For anyone who has spent any length of time in the Old Testament, the scene is likely familiar: Joseph, the high official in Pharaoh’s court, before his brothers, tearfully reveals his identity (Gen. 45:3). He’s been separated from the family for decades, and they’ve assumed he was lost to them or dead. After a few tense interactions, Joseph finally discloses his identity in an emotional flood.
In the background in this scene, as we see Joseph’s tearful face and hear the emotional reaction, stand the sons of Jacob, Joseph’s brothers. These same men earlier resented Joseph (Gen. 37:4, 8, 11); the same men sold him as a slave and falsely reported his death to their father (Gen. 37:31–33).
For a moment, let’s focus our attention on the fourth son, Judah.
This is Judah, son of the “hated” wife, Leah; named “praise” as his mother accepted her complete dependence on God (and alienation from his father) at his birth (Gen. 29:35). The first incident recorded in Judah’s life is one of deception and murder: he and his brothers, led by oldest sons Simeon and Levi, trick the sons of Shechem into being circumcised; while the men recover, they slaughter the men and plunder the city (Gen. 34).
This same Judah, when confronted with the choice to kill Joseph or sell him into slavery, opts for the latter. While we could extol him for saving Joseph’s life (along with Rueben, who suggested they abandon Joseph instead of killing him, Gen. 37:22), it’s also true that Judah takes the opportunity to leave his brother for dead and profit monetarily (Gen. 37:26–27).
This same Judah fails to keep his vow to Tamar as her father-in-law. When his first two sons were put to death due to their wickedness, Tamar is left alone. Instead of marrying her to his third son, Judah sends her home (Gen. 38:11). Then later, he unwittingly takes her for a prostitute and treats her like one (Gen. 38:15). When their encounter results in her pregnancy, he at first shames her—until he discovers he’s the man responsible for the child within her. Then, and only then, does Judah admit his unrighteousness (Gen. 38:26).
This same Judah, years later, stands in Pharaoh’s court before a man he knew held the power of life and death in his hands, and says “take me instead” when his brother Benjamin is called out (Gen. 44:33). Benjamin is another father favorite. Judah would never hold the same status as his youngest brothers, but given this second chance to intervene on one of their behalf, this time Judah gets it right. He intercedes.

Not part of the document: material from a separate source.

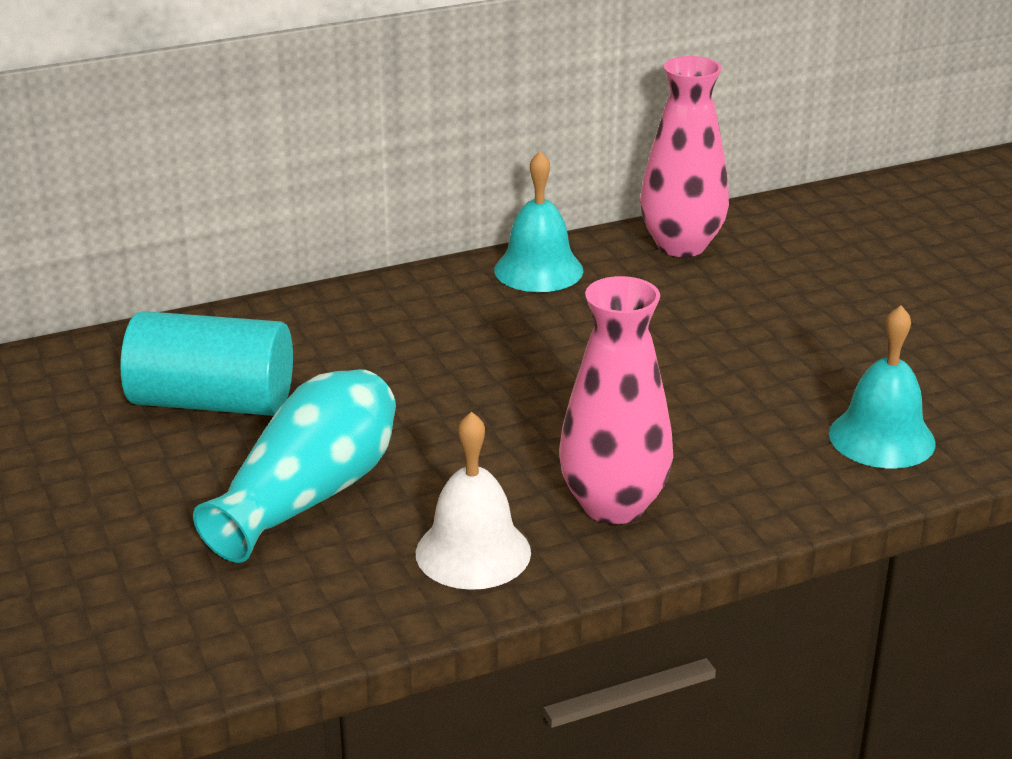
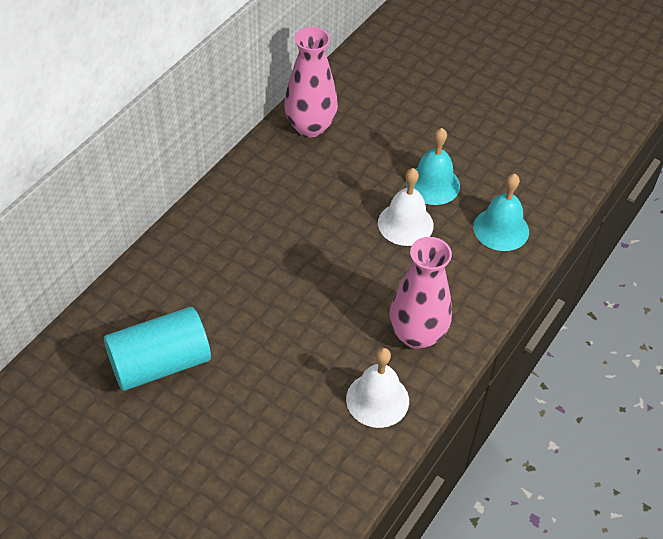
camera: 35 degrees left, 20 degrees up
turquoise vase [193,369,396,563] -> none
turquoise bell [494,151,584,292] -> turquoise bell moved to [406,128,460,205]
none -> white bell [378,168,434,246]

It’s clear that God’s grace affected Judah, enabling him to love his family, both brother and father, in a sacrificial manner.
We’ve come a long way from “Come, let us sell him to the Ishmaelites” (Gen. 37:27) to “Please let your servant remain instead of the boy as a servant to my lord, and let the boy go back with his brothers” (Gen. 44:33). It’s clear that God’s grace affected Judah, enabling him to love his family, both brother and father, in a sacrificial manner.
“Let your servant remain instead of the boy.” How those words must’ve landed on Joseph’s ears. Before him stands a testimony of God’s grace: Judah, an older brother, now changed and playing the part of protecting the younger, weaker brother. The ways in which Judah had failed Joseph were left behind. Judah was now a protector of both young (Gen. 44:32) and old (“I fear to see the evil that would find my father,” Gen. 44:34). In the next verse, we see Joseph utterly undone: unable to “control himself,” he makes himself known to the brothers (Gen. 45:1).
Though we don’t have the whole picture, some scholars speculate that the Tamar tragedy was the turning point for Judah. Tamar acts justly in calling Judah to account for his sin. When he’s exposed as the man who has defiled her, his response is “she is more righteous than I” (Gen. 38:26). These aren’t the words of a man making excuses for his wicked behavior. Judah’s response implies that he is, at last, honest with God and himself about his sin.
There is repentance, a turning. And the next time we see Judah, he’s different.
With Judah’s shocking history in mind, consider how gracious of God to make Judah’s line the kingly line of Jesus’s heritage.
When Jacob’s sons assemble for their father’s deathbed blessings (Gen. 49), Judah receives the first positive words (Gen. 49:8–12); the brothers before him receive only stern warnings. Judah eventually becomes the father of many righteous kings: David, Jehoshaphat, Uzziah, Jotham, Hezekiah, and Josiah among them. Finally, one of his descendants is another Joseph, “of the house and lineage of David,” who brings his young pregnant wife to Bethlehem to register for the census (Luke 2). Indeed, this baby would be the “Lion of the tribe of Judah” (Rev. 5:5).
In Genesis 37, Joseph has a dream of his brothers bowing to him—and they did, in a temporal sense. But with the long view, we see that Judah’s offspring was the preeminent one, the one before whom all men would bow: “to him shall be the obedience of the peoples” (Gen. 49:10). The kindness of God extends this far: Judah, a stain on his family for many years, repented and became the father of the King of Kings.